みのる:難聴には感音難聴、高音域難聴など様々な種類があり、その程度も軽度、中等度、高度、重度とさまざまだそうです。揚句の主人公のおばあちゃん(おじいちゃん)は全く聞こえないのではなく、かえる解にあるような音域難聴なんだと思う。ぼそぼそとした生活会話には馬耳東風を決め込んで聞こえないふりをしておられるのでしょう。でも今日は帰省してきた孫たちと一緒に賑やかな晩餐、嬉しい内容の話題に思いがけなく反応したので「あら、おばあちゃん聞こえてるの?」と声をかけると「わたしゃ勝手つんぼでね」と笑って答えたのである。
康子:お盆行事で親族が集まっているのでしょう。準備をする中でご長寿に何かを聞いても、聞こえているのかいないのか笑っていた。私の義父は耳が遠いにも関わらず「みんなが小さい声でモゴモゴ喋るから聞こえないんだ」と言い、都合の良い時だけ聞こえます(笑)掲句もそんな感じでしょうか。ほのぼのとした雰囲気ですね。生身魂の季語により、笑いの中にもご長寿の方を敬っている様子が伺えます。床の間の上座に座り、お盆のお食事は真っ先に運ばれ、ご長寿の方が食べ始めてお食事が始まるのでしょう。私には使うには難しい季語ですが、ほのぼのとした光景が浮かぶ御句でした。
かえる:お年寄りへの悪口で、大きな声で話しかけても聞こえないのに、聞かれないようにヒソヒソ話すことはよく聞いている、というのがありますが、これは誤解で、聞き取りやすい音域が年代によって違うのだと伺ったことがあります。かく言う私もモスキート音の聞こえない年代ですから、人ごとではありません。生身魂は経験値を積んだ百戦錬磨ですから、つんぼを装うこともあるのでしょうね。本当に聞こえていない時と、そうでない時を家族はきちんとわかっており、それを悪口ではなく笑い話に消化しているところに温かみを感じます。久しぶりに集まった家族の笑い声が聞こえてきそうな素敵な句です。
よし女:愛があり賑やかで楽しげでこの句と一緒になって笑ってしまいました。都合の良いことは聞こえて返事をし、悪いことには聞えないふりをする。一座の近しい人がこのお年寄りのことを言われたのでしょう。私も最近は耳が遠くなり「勝手つんぼ」なのです。このほかにも「つんぼの早耳」「つんぼ桟敷」など似たような言葉がありますね。差別用語と言われることのなかった時代のものでしょう。生身魂の季語は尊者その人を指すとも言われるので深い意味を持ち難しい季語で、この一句は上手く使われていると思います。

> **入力データ**
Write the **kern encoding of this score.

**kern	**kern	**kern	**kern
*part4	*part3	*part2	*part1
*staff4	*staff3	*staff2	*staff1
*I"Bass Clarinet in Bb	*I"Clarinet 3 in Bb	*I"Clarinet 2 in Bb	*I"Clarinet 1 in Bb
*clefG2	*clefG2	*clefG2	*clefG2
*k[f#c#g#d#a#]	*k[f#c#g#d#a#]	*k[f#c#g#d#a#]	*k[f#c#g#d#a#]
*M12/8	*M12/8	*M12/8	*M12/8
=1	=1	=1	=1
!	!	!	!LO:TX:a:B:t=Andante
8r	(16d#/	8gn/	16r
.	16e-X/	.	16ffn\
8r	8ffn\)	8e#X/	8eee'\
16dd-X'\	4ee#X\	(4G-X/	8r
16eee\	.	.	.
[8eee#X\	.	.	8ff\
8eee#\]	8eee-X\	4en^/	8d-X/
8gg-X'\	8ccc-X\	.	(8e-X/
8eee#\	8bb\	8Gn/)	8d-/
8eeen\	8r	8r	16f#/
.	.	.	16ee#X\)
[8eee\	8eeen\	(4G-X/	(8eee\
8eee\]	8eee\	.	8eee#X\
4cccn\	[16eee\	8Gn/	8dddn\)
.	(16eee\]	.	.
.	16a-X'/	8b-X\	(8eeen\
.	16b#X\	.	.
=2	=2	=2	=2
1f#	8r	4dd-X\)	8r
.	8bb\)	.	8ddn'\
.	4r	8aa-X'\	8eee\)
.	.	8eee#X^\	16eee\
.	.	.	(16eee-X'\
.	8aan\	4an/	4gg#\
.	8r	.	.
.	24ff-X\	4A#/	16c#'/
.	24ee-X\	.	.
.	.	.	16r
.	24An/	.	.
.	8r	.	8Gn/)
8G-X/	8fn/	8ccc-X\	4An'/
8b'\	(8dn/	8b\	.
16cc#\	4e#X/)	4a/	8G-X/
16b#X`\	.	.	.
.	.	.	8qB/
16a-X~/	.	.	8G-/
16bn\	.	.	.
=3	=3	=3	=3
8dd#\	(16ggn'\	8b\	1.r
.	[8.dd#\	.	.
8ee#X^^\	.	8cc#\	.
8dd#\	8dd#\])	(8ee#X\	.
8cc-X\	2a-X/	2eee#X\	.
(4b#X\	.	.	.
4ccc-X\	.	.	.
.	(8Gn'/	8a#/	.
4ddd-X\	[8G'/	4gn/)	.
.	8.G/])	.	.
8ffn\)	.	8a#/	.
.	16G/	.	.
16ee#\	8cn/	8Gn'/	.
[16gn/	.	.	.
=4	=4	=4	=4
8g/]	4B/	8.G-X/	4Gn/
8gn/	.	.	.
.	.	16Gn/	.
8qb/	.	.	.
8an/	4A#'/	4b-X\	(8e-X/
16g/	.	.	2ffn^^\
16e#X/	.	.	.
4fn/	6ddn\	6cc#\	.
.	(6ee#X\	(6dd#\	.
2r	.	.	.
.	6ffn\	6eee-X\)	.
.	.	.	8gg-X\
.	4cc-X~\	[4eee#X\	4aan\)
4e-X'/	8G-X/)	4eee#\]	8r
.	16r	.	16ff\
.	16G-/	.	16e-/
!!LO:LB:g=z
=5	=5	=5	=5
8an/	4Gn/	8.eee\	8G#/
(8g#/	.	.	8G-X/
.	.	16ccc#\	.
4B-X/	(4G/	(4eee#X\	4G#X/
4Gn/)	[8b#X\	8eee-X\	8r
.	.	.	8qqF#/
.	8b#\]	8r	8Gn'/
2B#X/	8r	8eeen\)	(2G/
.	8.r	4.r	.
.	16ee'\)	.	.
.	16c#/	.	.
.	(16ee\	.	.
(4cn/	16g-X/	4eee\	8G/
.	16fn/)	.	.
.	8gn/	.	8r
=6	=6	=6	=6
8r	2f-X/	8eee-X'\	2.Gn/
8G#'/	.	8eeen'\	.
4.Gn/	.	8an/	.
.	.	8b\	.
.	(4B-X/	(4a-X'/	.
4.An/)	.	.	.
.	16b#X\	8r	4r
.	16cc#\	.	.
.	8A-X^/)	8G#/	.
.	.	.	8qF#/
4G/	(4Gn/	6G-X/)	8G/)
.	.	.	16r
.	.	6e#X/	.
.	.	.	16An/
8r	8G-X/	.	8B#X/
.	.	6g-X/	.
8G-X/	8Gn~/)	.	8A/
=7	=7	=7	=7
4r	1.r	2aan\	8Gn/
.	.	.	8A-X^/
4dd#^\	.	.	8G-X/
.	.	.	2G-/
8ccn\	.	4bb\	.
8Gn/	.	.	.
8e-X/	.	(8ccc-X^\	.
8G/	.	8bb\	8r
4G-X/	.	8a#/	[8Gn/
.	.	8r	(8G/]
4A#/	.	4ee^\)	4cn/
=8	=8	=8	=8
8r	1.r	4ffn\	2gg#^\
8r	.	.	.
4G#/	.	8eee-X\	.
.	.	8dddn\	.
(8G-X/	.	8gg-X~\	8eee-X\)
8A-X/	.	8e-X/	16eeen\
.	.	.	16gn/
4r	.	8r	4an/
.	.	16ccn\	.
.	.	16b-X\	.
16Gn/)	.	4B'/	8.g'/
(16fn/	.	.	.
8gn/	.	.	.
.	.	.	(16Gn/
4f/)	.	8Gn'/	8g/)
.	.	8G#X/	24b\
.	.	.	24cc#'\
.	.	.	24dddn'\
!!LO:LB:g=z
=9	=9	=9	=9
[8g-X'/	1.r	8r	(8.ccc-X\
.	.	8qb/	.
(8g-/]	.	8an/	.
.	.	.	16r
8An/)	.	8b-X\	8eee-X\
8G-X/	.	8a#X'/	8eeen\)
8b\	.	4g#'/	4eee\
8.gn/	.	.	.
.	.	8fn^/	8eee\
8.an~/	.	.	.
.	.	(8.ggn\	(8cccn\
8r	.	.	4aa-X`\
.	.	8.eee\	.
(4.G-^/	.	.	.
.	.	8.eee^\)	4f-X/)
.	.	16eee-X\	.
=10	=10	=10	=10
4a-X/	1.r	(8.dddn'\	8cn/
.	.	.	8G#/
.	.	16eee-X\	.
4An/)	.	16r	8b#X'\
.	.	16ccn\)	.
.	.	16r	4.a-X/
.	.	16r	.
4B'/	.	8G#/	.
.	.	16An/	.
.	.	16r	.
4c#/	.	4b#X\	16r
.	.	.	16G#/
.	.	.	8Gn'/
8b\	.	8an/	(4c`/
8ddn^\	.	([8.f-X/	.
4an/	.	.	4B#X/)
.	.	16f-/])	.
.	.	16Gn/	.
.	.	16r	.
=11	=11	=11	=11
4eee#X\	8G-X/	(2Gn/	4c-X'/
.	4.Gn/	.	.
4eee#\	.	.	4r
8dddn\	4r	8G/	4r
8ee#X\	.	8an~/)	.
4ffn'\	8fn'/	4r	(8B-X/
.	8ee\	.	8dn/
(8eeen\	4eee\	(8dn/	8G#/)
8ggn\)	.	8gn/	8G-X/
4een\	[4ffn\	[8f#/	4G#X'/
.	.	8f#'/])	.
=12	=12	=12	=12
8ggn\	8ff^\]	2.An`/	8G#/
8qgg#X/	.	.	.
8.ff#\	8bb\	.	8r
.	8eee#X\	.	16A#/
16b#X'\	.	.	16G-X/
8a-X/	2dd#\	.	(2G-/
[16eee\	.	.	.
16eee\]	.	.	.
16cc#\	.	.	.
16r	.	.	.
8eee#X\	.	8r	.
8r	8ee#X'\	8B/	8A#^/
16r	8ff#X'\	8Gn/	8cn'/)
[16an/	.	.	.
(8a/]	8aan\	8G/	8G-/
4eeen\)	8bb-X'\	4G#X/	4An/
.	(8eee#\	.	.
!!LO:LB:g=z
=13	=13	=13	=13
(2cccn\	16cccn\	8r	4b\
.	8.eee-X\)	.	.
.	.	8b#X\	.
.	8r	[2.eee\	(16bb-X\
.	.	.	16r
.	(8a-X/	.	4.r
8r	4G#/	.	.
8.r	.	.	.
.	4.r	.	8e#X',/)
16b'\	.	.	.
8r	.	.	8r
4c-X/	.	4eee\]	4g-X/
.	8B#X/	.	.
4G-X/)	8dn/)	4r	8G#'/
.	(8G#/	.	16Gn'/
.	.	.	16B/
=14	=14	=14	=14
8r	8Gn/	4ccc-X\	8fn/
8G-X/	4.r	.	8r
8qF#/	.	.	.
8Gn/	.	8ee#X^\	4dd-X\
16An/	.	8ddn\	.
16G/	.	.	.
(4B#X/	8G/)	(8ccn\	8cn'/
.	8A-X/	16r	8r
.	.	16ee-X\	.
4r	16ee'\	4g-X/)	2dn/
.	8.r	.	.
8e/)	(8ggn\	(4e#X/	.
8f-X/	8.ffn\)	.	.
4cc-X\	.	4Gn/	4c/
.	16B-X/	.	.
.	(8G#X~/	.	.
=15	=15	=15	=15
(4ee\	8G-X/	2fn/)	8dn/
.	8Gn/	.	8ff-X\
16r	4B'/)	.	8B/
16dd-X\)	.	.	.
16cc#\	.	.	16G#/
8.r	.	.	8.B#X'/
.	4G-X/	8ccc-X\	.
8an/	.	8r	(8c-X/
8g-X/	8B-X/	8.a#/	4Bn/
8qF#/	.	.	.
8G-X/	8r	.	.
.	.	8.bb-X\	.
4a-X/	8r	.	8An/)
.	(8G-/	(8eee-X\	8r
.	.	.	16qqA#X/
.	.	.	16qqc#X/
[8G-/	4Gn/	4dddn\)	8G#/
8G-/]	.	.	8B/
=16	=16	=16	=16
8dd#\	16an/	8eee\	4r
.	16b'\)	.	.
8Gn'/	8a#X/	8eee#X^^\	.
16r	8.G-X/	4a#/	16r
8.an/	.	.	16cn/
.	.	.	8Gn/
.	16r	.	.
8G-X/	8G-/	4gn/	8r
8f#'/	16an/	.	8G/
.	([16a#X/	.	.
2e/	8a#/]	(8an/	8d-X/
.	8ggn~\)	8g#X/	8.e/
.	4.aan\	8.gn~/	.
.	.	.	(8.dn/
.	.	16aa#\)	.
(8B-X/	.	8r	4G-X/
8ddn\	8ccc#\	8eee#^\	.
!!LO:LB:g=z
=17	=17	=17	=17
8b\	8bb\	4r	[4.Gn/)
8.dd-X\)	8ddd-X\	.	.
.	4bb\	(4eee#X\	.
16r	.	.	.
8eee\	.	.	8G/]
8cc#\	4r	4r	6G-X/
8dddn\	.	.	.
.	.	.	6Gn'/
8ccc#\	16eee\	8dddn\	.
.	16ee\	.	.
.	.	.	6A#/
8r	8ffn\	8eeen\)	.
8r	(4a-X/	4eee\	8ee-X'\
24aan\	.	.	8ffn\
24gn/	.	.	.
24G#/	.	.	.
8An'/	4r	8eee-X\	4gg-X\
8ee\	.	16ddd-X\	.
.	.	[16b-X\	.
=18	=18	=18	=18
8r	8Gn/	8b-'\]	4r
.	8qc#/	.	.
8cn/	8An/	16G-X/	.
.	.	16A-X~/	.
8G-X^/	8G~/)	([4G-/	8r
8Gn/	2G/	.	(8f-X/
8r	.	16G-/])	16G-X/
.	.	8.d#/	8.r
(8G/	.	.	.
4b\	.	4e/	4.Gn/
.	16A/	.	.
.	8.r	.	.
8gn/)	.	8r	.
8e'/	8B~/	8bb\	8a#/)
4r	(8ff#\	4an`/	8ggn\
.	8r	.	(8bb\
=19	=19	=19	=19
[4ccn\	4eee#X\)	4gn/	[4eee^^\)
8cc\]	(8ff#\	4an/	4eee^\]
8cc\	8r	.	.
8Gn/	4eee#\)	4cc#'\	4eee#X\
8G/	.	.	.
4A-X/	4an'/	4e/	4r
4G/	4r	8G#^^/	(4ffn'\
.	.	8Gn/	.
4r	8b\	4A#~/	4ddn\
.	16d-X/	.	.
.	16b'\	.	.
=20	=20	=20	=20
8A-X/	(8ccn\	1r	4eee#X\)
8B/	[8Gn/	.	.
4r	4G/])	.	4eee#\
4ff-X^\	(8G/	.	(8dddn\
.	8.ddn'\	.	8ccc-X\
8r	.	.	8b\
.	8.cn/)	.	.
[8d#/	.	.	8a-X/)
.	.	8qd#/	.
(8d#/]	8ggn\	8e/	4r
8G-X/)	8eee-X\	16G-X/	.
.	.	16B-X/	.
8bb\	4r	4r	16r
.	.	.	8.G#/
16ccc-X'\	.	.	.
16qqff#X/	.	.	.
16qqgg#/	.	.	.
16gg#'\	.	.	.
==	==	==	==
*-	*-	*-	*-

> **作業内容**
提示文でかえるは、お年寄りは大きな声で話しかけても聞こえないのにヒソヒソ話はよく聞いている、という悪口について、実際には何が原因だと述べていますか。 記録は別の出典から取られたものです。

> **想定解答**
聞き取りやすい音域が年代によって違うことです。